A practical guide to implementing the medallion architecture pattern for enterprise data platforms with dbt, Snowflake, and Apache Airflow for progressive data refinement.

Awwaltech

Data Engineering Team

March 18, 2026
Data EngineeringSnowflakedbtAirflowAnalytics

Progressive Data Refinement

The medallion architecture organizes data into three layers of progressive quality refinement. Raw ingested data lands in Bronze, cleaned and validated data moves to Silver, and business-ready aggregated data lives in Gold. Each layer serves different users with different quality requirements.

Bronze Layer: Preserve Everything

The Bronze layer is an append-only landing zone. Every record from every source system is stored with its original schema, ingestion timestamp, and source metadata. We never transform data in Bronze — the goal is a complete, immutable record of everything the organization has ever received.

-- Bronze table: raw, untransformed, append-only
CREATE TABLE bronze.orders_raw (
    _ingested_at    TIMESTAMP DEFAULT CURRENT_TIMESTAMP(),
    _source_system  VARCHAR(100),
    _batch_id       VARCHAR(50),
    _raw_payload    VARIANT  -- Store original JSON without schema enforcement
);

This design protects against schema evolution issues. When a source system changes its API response format, Bronze continues ingesting without breaking. The transformation logic in Silver handles both old and new formats.

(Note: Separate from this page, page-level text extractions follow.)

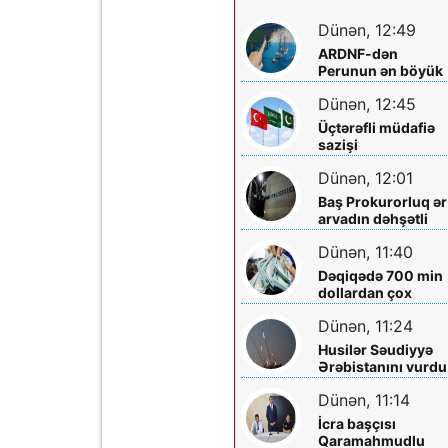
Dünən, 12:49
ARDNF-dən
Perunun ən böyük
şirkətinə investisi
Dünən, 12:45
Üçtərəfli müdafiə
sazişi
imzalayacaqlar
Dünən, 12:01
Baş Prokurorluq ər
arvadın dəhşətli
ölümü ilə bağlı -
Dünən, 11:40
Məlumat yaydı
Dəqiqədə 700 min
dollardan çox
qazanıblar…
Dünən, 11:24
Husilər Səudiyyə
Ərəbistanını vurdu
Yaralılar var
Dünən, 11:14
İcra başçısı
Qaramahmudlu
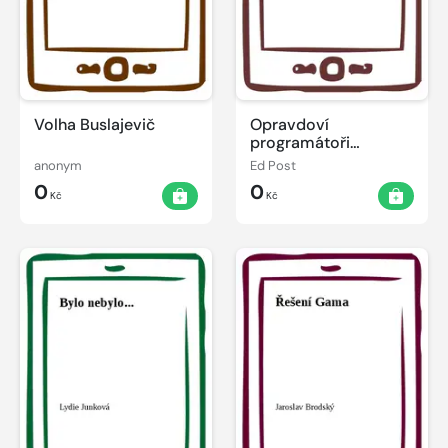
Volha Buslajevič
Opravdoví
programátoři
nepoužívají Pascal
anonym
Ed Post
0
0
Kč
Kč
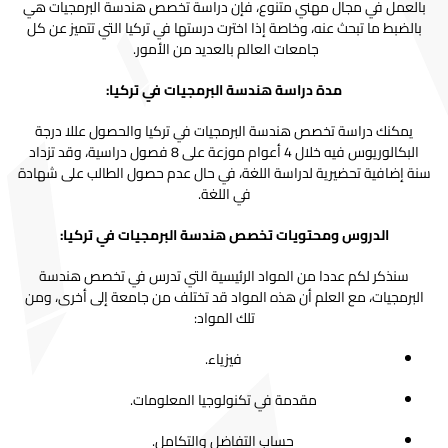
بالعمل في مجال مهني متنوع، فإن دراسة تخصص هندسة البرمجيات هي
بالضبط ما تبحث عنه، وخاصة إذا اخترت درستها في تركيا التي تتميز عن كل
جامعات العالم بالعديد من الأمور.
مدة دراسة هندسة البرمجيات في تركيا:
يمكنك دراسة تخصص هندسة البرمجيات في تركيا والحصول عللا درجة
البكالوريوس فيه خلال 4 أعوام موزعة على 8 فصول دراسية، وقد تزداد
سنة إضافية تحضيرية لدراسة اللغة، في حال عدم حصول الطالب على شهادة
في اللغة.
الدروس ومحتويات تخصص هندسة البرمجيات في تركيا:
سنذكر لكم عددا من المواد الرئيسية التي تدرس في تخصص هندسة
البرمجيات، مع العلم أن هذه المواد قد تختلف من جامعة إلى أخرى، ومن
تلك المواد:
فيزياء.
مقدمة في تكنولوجيا المعلومات.
حساب التفاضل والتكامل.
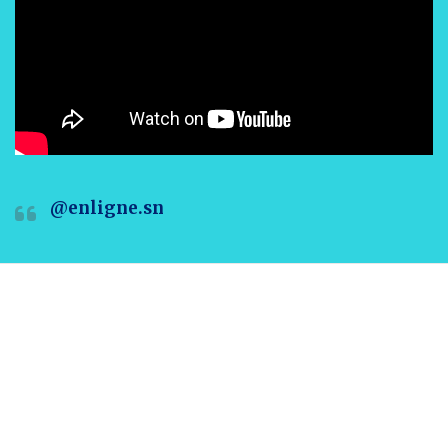
@enligne.sn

Silver Layer: Clean and Conform

Silver applies data quality rules: type casting, null handling, deduplication, and schema conformance. Each Silver model is a dbt model with built-in tests validating business rules.

-- dbt model: silver/orders_cleaned.sql
WITH deduplicated AS (
    SELECT *,
        ROW_NUMBER() OVER (
            PARTITION BY order_id
            ORDER BY _ingested_at DESC
        ) AS rn
    FROM {{ source('bronze', 'orders_raw') }}
)
SELECT
    raw_payload:order_id::VARCHAR AS order_id,
    raw_payload:customer_id::VARCHAR AS customer_id,
    TRY_TO_DECIMAL(raw_payload:total_amount::VARCHAR, 10, 2) AS total_amount,
    TRY_TO_TIMESTAMP(raw_payload:created_at::VARCHAR) AS order_created_at,
    _ingested_at AS processed_at
FROM deduplicated
WHERE rn = 1
    AND order_id IS NOT NULL

Gold Layer: Business-Ready

Gold tables are optimized for specific analytical use cases. Each Gold model is designed in collaboration with business stakeholders and serves a defined set of dashboards or reports. Gold models aggregate Silver data, apply business logic, and pre-compute expensive calculations.

The key principle: Gold tables should be queryable by business analysts without requiring SQL expertise beyond basic filtering and grouping. Complex joins, window functions, and business rule calculations happen in the dbt transformation — not in the BI tool.

Orchestration with Airflow

Our Airflow DAG structure mirrors the medallion layers. Bronze DAGs run on ingestion schedules (real-time for streaming sources, hourly for batch APIs). Silver DAGs trigger on Bronze completion. Gold DAGs run after Silver, with additional scheduling for time-based aggregations (daily summaries, weekly rollups).

Each DAG includes data quality checkpoints using dbt tests. If Silver cleaning fails quality thresholds — more than 5% null rate on required fields, for example — the pipeline halts and alerts the data engineering team before bad data reaches Gold.